EXCERPTED PASSAGE:
○ ○ ○ ○
DETAILED DESCRIPTION

For a general understanding of the present invention, reference is made to the drawings. In the drawings, like reference numerals have been used throughout to designate identical elements. The drawings are to be considered exemplary, and are for purposes of illustration only. The dimensions, positions, order and relative sizes reflected in the drawings attached hereto may vary, and the dimensions and positions of objects are not necessarily to scale, but instead are shown to clearly illustrate basic principles of the present invention.

In the following disclosure, certain components may be identified with the adjectives “top,” “upper,” “bottom,” “lower,” “left,” “right,” etc. These adjectives are provided in the context of the orientation of the drawings, which is arbitrary. The description is not to be construed as limiting the balls disclosed herein to use in a particular spatial orientation. The balls of the present disclosure may be used in orientations other than those shown in the drawings.

It is also to be understood that any connection references used herein (e.g., attached, coupled, connected, and joined) are to be construed broadly and may include intermediate members between a collection of elements and relative movement between elements unless otherwise indicated. As such, connection references do not necessarily imply that two elements are directly connected and in fixed relation to each other.

The term “providing”, such as for “providing a bladder” and the like, when recited in the claims, is not intended to require any particular delivery or receipt of the provided item. Rather, the term “providing” is merely used to recite items that will be referred to in subsequent elements of the claim(s), for purposes of clarity and ease of readability.

FIGS. 1-7 depict a sequence of steps for forming an inflatable bladder of a conventional hollow pressurized sports ball, such as a soccer ball, volleyball, or football. Such steps are disclosed in U.S. Pat. No. 8,727,920 of Sandusky, the disclosure of which is incorporated herein by reference. The steps are summarized here for the purpose of enabling a clearer understanding of the sports balls of the present disclosure, and the apparatus and methods for fabricating them.

Referring first to FIGS. 1 and 2, a sheet 10 of an elastomer is placed in a folded configuration and disposed on a supporting fixture 2. It is noted that in the folded configuration shown in FIG. 1, the folds are shown as widely spaced for clarity of illustration. The folded configuration may be more compact in the vertical direction than is shown in the drawings. A fill valve 16 may be fitted in a pre-cut hole 17 formed in the elastomer sheet.
○ ○ ○ ○
(Source data)
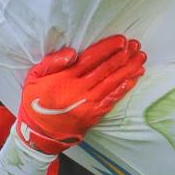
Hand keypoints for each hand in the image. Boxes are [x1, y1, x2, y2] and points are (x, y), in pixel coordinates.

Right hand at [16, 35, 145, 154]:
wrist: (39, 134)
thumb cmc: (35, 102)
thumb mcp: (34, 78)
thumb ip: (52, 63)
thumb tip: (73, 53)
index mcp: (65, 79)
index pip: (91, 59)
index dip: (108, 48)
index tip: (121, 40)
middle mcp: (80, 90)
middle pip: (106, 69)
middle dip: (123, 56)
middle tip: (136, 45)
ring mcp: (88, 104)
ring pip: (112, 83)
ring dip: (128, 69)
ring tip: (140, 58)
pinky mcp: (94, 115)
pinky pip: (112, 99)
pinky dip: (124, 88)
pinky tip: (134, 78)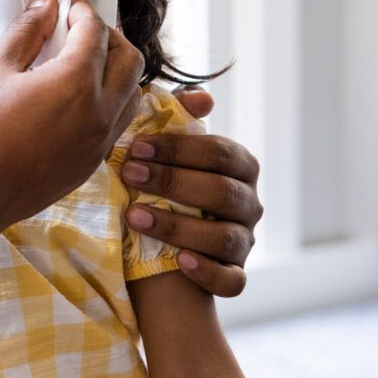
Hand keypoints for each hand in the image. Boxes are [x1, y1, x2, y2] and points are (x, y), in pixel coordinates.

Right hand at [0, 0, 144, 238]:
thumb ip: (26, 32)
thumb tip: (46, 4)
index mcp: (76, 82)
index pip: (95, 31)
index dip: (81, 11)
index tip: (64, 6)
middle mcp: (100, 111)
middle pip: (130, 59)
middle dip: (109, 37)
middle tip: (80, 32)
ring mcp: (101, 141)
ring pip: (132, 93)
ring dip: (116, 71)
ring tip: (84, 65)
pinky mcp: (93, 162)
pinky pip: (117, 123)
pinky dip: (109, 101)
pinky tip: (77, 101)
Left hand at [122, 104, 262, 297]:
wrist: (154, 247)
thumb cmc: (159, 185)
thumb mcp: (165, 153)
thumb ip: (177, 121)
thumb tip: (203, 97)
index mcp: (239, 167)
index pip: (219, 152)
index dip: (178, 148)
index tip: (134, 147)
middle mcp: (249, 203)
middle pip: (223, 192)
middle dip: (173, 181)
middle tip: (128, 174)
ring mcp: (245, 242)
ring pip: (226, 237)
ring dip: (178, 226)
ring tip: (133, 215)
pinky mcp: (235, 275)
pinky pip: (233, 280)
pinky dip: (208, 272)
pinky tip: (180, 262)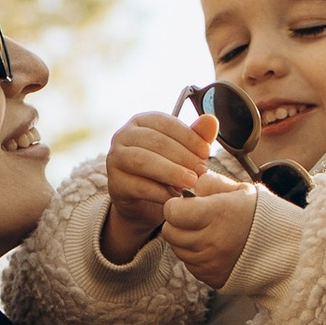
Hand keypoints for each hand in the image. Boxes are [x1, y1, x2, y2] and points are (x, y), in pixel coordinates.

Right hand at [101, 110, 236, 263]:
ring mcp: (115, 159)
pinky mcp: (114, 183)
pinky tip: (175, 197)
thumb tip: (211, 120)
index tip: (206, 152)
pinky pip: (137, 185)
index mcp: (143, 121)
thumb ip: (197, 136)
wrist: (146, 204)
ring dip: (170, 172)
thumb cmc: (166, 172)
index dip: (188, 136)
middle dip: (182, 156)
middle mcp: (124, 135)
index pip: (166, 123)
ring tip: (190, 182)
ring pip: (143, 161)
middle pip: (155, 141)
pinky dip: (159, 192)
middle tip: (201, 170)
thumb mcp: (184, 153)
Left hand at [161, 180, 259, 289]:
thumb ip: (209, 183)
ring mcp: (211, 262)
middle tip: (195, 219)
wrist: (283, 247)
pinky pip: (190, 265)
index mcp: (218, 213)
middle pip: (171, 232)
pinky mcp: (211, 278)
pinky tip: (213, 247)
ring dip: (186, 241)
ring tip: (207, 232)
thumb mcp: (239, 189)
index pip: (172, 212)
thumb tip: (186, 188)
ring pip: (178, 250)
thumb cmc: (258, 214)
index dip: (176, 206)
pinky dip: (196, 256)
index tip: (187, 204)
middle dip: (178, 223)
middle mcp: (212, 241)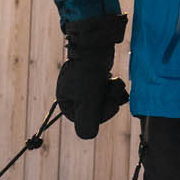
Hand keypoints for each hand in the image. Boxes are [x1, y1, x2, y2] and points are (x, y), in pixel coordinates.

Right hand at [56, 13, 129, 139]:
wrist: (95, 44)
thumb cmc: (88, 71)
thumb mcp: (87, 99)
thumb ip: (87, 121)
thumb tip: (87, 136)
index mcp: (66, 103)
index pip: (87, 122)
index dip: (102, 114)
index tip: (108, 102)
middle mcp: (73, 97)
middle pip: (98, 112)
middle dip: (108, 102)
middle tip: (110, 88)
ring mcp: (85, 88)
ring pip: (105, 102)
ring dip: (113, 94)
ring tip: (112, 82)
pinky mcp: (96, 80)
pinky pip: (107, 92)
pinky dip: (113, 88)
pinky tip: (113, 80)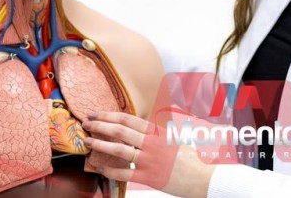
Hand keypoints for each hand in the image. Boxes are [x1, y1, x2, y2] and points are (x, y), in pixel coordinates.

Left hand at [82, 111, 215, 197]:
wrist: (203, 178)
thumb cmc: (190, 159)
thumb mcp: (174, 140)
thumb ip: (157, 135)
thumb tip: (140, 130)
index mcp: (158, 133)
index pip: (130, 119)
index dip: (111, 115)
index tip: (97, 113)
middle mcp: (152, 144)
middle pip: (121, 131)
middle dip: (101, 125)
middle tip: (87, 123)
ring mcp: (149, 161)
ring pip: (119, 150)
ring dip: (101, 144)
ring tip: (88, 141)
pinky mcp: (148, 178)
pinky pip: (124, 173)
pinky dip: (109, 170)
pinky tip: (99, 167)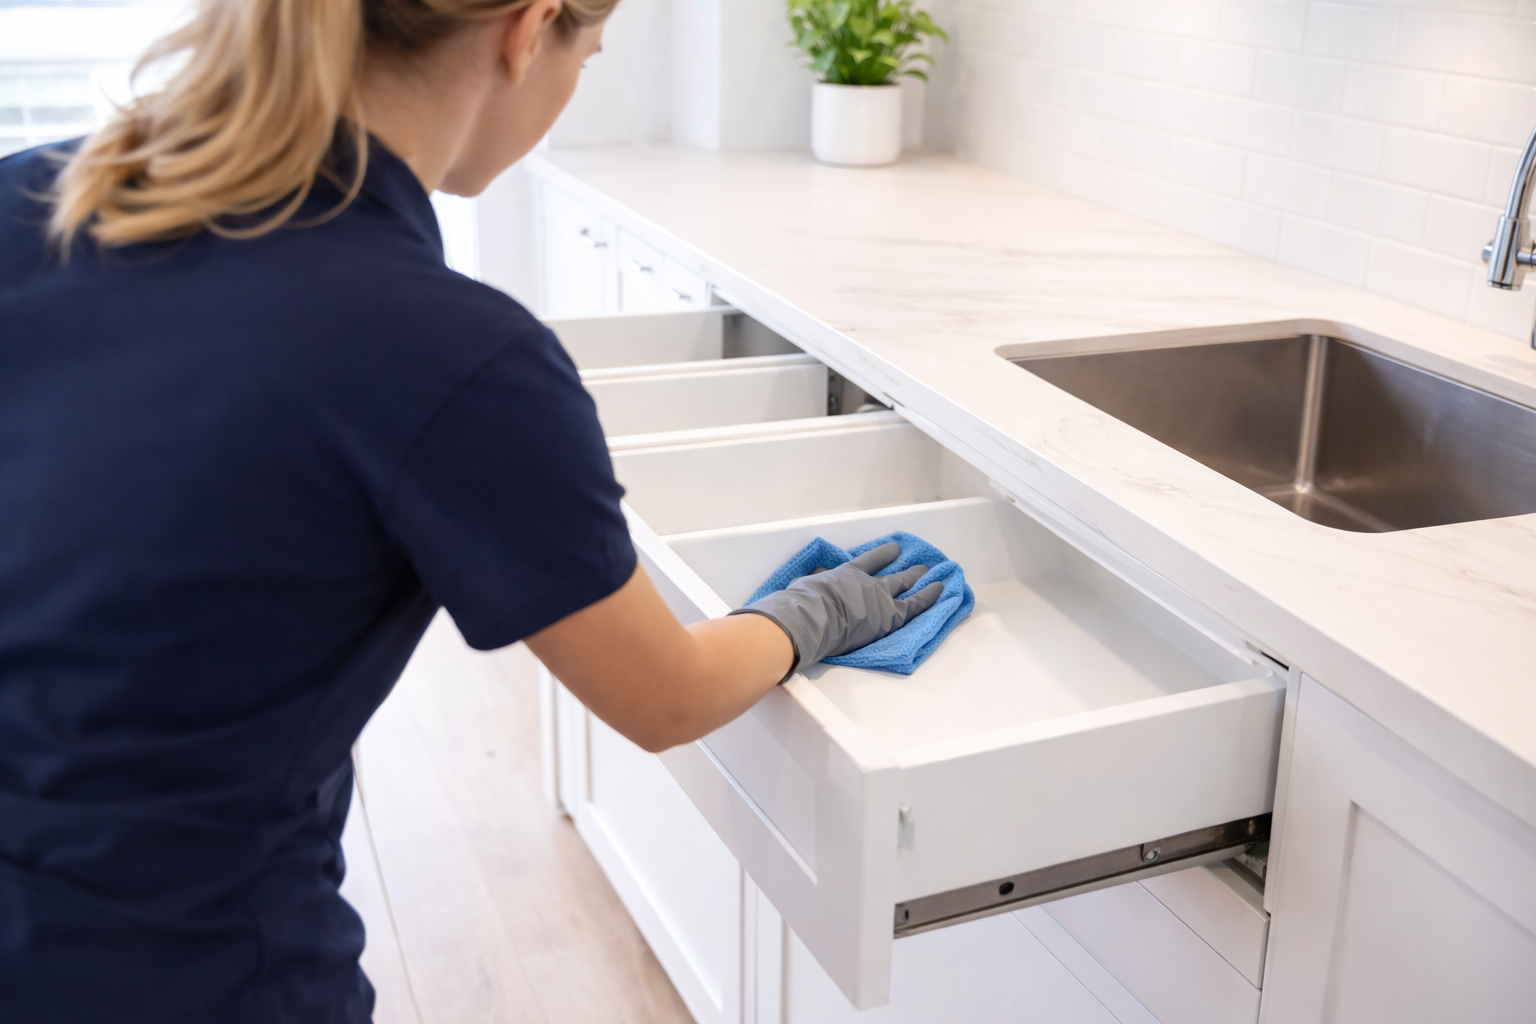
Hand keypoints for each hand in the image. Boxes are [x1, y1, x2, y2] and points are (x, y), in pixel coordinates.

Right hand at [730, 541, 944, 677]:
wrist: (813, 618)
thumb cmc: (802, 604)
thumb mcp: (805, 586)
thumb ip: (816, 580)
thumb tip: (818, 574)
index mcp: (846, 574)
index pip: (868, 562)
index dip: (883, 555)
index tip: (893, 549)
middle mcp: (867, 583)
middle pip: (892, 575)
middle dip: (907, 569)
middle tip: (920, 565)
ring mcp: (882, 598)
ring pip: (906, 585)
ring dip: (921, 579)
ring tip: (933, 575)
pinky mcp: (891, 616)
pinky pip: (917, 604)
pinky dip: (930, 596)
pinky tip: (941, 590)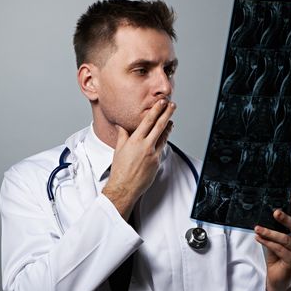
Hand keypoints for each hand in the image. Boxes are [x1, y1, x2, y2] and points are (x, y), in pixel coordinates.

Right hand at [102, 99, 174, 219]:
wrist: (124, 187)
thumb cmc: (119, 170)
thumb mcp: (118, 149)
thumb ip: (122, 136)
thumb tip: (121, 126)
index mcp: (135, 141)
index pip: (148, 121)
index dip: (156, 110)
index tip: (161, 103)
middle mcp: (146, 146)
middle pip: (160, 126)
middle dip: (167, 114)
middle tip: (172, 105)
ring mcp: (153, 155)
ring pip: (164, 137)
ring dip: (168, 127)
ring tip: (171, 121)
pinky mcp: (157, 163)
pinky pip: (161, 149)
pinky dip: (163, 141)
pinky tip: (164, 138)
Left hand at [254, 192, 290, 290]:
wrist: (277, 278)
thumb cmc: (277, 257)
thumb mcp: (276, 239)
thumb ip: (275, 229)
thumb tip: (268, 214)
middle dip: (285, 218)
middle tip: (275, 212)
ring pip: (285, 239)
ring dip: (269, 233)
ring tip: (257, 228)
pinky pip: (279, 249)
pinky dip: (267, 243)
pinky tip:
○ ○ ○ ○
QUESTIONS:
**1.** In the sports ball passage, what is fitted in the pre-cut hole formed in the elastomer sheet?
**2.** Proceed with the sports ball passage from the point where it stops.
These records have nothing to do with the sports ball passage.

ANSWERS BY ITEM:
**1.** A fill valve.

**2.**
A top cutting die 4T comprising a cutting edge 6T is moved vertically toward the folded sheet 10 as indicated by arrows 5, and towards a mating cutting base 4B. A cutting spacer 4S is disposed between the folds of the folded sheet 10. Referring to FIG. 3, when the cutting edge 6T of cutting die 4T clamps down on the folded sheet 10 and cutting spacer 4S against the cutting ring 6B of the cutting base 4B, the cutting die 4T, cutting spacer 4S, and cutting base 4B coact to cut excess material 12 from the folded sheet 10. Additionally, the cutting die 4T, cutting spacer 4S, and cutting base 4B are heated, such that they melt the elastomer and/or cross-links the elastomer sheet 10 at the perimeter of the cutting edge 6T and cutting ring 6B, thereby fusing the folded layers together and forming sealed seams 14 in the cut folded sheet. Referring to FIG. 4, a die-cut bladder 15 is produced.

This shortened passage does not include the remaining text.